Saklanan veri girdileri
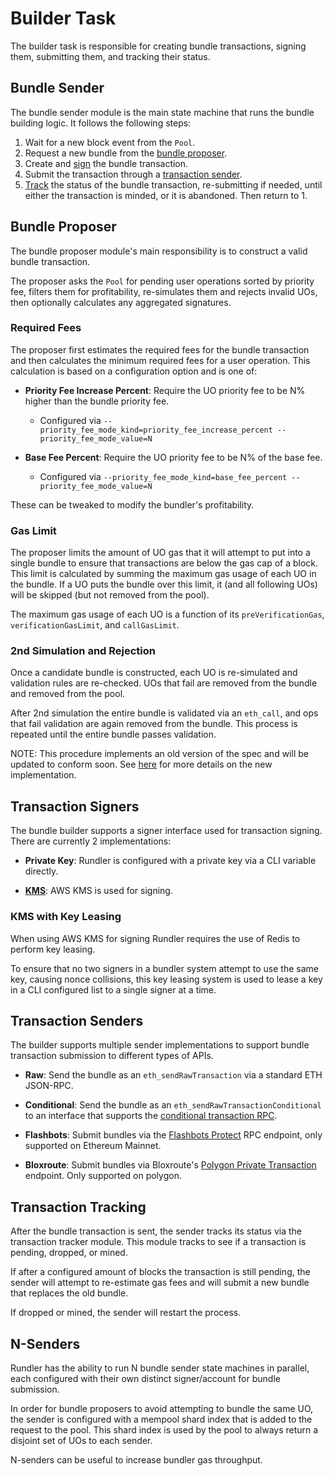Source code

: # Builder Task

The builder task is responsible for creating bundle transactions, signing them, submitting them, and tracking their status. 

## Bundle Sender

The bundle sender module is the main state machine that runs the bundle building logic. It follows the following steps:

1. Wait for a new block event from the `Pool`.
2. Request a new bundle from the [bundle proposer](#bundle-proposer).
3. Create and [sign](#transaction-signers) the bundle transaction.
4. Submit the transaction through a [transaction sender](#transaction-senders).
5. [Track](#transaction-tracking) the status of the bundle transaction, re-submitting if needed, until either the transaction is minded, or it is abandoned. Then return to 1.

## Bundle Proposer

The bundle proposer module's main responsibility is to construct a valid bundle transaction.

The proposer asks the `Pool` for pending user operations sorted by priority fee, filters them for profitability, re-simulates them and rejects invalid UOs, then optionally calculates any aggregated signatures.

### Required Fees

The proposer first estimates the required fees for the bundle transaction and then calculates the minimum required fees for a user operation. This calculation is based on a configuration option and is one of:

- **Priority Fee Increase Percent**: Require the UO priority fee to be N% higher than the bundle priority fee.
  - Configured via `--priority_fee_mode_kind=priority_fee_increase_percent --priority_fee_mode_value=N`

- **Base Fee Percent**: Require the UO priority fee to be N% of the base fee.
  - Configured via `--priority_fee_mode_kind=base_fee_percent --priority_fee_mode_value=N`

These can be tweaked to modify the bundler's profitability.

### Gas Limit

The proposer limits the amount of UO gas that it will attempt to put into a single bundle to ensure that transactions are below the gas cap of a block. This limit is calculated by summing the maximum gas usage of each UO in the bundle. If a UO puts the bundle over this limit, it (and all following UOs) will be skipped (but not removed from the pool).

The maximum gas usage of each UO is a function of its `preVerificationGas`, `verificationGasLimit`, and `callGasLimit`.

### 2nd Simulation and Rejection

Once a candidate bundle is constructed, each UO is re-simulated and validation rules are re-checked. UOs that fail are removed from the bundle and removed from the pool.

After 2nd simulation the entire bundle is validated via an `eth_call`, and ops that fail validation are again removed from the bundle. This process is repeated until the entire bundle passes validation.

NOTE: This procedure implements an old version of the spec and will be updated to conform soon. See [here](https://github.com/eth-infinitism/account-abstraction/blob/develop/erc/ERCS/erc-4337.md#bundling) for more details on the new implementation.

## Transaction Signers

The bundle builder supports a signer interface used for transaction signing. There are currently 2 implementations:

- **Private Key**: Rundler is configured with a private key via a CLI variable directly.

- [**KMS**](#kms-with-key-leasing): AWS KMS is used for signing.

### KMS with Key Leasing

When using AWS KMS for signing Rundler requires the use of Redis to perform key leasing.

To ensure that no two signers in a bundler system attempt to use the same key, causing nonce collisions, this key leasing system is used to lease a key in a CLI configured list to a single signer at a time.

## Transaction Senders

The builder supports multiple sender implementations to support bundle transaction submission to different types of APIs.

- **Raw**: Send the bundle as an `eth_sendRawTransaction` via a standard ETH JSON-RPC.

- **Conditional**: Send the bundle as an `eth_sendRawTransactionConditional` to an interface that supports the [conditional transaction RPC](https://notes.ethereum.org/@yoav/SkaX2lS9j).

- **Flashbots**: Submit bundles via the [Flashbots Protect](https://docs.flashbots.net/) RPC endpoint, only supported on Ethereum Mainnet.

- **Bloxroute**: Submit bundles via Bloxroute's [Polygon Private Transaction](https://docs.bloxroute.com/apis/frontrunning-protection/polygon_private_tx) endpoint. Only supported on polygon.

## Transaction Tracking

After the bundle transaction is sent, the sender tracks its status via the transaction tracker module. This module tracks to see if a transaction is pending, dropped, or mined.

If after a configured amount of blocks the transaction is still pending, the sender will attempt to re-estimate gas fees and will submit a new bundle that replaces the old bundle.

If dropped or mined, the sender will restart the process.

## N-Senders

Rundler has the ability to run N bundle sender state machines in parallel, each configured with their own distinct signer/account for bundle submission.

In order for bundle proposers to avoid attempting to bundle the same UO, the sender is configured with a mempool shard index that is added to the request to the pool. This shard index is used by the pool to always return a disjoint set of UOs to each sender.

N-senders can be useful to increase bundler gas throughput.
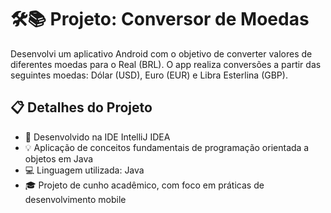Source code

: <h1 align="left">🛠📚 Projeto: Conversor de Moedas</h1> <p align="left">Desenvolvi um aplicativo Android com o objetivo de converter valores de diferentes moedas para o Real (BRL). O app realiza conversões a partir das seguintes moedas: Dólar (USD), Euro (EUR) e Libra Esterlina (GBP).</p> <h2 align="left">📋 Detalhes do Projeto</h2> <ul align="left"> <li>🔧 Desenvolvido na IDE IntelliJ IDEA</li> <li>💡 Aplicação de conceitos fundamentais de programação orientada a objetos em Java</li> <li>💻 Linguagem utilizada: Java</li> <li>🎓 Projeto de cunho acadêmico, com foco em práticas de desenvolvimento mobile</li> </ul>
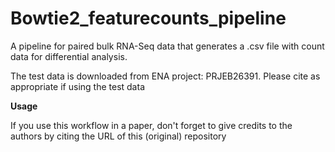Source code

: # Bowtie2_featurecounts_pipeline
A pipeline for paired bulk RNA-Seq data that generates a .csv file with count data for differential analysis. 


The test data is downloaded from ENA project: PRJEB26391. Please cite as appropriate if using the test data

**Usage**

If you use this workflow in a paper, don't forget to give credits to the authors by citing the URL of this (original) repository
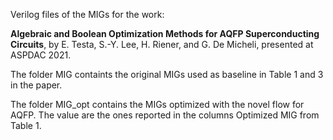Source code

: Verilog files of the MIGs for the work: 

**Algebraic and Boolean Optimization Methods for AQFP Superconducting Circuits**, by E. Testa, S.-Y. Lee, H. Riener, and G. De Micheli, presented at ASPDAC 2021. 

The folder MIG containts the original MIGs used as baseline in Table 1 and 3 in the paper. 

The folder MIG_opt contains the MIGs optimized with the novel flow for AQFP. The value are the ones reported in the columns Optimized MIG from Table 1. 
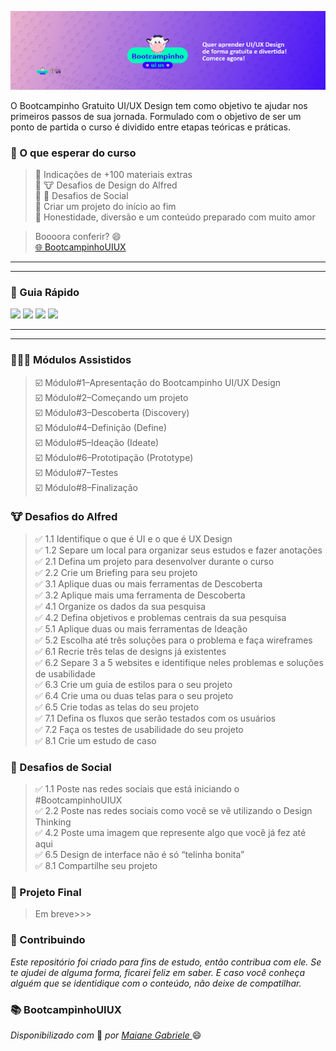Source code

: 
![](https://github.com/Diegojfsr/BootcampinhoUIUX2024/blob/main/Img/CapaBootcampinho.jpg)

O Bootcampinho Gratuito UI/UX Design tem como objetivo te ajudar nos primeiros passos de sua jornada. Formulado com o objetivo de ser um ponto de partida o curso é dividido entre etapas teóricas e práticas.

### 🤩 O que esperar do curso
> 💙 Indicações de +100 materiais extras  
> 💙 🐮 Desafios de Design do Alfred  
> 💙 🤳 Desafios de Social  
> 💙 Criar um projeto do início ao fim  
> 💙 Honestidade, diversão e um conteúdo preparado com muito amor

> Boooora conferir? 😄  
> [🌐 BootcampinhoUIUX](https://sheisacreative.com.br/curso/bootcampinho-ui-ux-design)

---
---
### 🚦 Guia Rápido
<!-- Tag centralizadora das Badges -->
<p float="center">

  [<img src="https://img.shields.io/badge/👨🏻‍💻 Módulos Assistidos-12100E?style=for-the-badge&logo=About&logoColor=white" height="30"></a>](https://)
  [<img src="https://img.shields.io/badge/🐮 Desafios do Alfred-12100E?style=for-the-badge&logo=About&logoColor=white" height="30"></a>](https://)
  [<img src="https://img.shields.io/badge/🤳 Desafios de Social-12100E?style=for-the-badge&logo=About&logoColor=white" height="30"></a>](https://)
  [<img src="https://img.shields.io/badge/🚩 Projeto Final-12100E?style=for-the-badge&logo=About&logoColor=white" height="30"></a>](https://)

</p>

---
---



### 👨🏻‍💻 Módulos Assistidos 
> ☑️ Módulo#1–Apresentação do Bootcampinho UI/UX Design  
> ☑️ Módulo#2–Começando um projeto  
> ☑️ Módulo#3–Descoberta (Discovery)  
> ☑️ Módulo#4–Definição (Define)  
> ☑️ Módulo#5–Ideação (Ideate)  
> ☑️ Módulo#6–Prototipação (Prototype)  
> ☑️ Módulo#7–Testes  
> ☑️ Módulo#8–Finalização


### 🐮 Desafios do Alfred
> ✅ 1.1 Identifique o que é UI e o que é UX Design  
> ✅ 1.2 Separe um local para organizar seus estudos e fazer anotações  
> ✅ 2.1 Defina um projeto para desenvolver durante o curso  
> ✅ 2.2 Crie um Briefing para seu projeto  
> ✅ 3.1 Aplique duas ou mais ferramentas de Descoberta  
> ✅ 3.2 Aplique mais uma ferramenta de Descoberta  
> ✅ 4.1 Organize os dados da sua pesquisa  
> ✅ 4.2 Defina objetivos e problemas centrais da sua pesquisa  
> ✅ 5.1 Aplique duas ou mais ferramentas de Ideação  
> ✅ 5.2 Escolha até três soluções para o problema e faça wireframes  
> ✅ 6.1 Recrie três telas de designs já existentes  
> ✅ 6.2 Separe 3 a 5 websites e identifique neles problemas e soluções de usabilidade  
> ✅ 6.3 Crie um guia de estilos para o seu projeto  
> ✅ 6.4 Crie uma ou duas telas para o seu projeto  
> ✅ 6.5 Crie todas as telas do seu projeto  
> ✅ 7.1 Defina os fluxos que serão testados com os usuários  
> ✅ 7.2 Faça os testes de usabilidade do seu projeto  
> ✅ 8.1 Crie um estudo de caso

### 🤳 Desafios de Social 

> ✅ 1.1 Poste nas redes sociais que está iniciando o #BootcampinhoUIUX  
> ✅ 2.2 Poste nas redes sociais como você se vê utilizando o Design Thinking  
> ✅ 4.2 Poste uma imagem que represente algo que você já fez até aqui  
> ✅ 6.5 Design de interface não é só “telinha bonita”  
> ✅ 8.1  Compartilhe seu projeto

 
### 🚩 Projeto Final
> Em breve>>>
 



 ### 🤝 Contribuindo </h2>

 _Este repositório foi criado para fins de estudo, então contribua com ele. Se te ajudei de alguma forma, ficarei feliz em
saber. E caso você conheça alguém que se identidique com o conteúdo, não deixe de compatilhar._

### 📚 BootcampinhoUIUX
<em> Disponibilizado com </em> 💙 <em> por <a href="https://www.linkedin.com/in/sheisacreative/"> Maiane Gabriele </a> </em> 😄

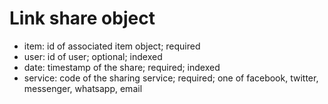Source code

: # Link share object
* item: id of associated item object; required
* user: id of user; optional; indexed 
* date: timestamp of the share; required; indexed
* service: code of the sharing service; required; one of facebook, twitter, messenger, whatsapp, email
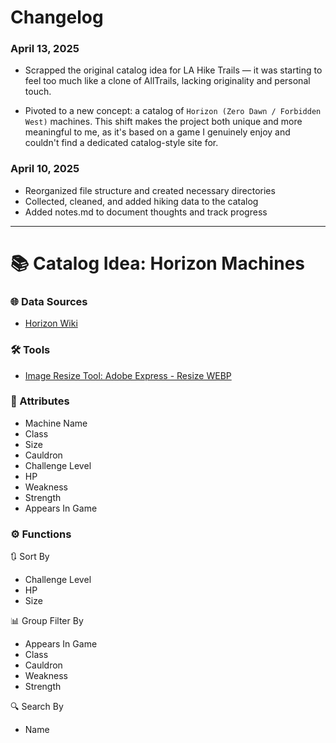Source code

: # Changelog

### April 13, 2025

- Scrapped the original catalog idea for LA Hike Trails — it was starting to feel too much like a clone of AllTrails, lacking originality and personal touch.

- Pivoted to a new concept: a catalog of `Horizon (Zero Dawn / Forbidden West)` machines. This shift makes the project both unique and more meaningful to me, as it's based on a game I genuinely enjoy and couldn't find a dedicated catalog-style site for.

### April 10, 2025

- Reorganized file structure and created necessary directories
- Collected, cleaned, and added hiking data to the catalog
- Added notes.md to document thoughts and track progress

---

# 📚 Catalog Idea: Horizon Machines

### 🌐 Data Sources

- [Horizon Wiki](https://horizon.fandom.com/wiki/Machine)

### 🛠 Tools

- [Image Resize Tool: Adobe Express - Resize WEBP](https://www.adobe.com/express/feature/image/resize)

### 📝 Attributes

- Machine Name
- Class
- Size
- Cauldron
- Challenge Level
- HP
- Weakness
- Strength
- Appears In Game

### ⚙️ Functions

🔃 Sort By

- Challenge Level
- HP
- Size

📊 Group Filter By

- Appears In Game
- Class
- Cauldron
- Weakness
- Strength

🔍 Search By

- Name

Görev gereksinimleri: "- Pivoted to" ifadesinin bulunduğu satırdan başlayıp "### April 10, 2025" ifadesinin bulunduğu satırdan sonra durarak bu satırları "machines" yerine "creatures" koyup yeniden yazınız. Diğer hiçbir şeyi değiştirmeyiniz.

Tamamlanan görev:
- Pivoted to a new concept: a catalog of `Horizon (Zero Dawn / Forbidden West)` creatures. This shift makes the project both unique and more meaningful to me, as it's based on a game I genuinely enjoy and couldn't find a dedicated catalog-style site for.

### April 10, 2025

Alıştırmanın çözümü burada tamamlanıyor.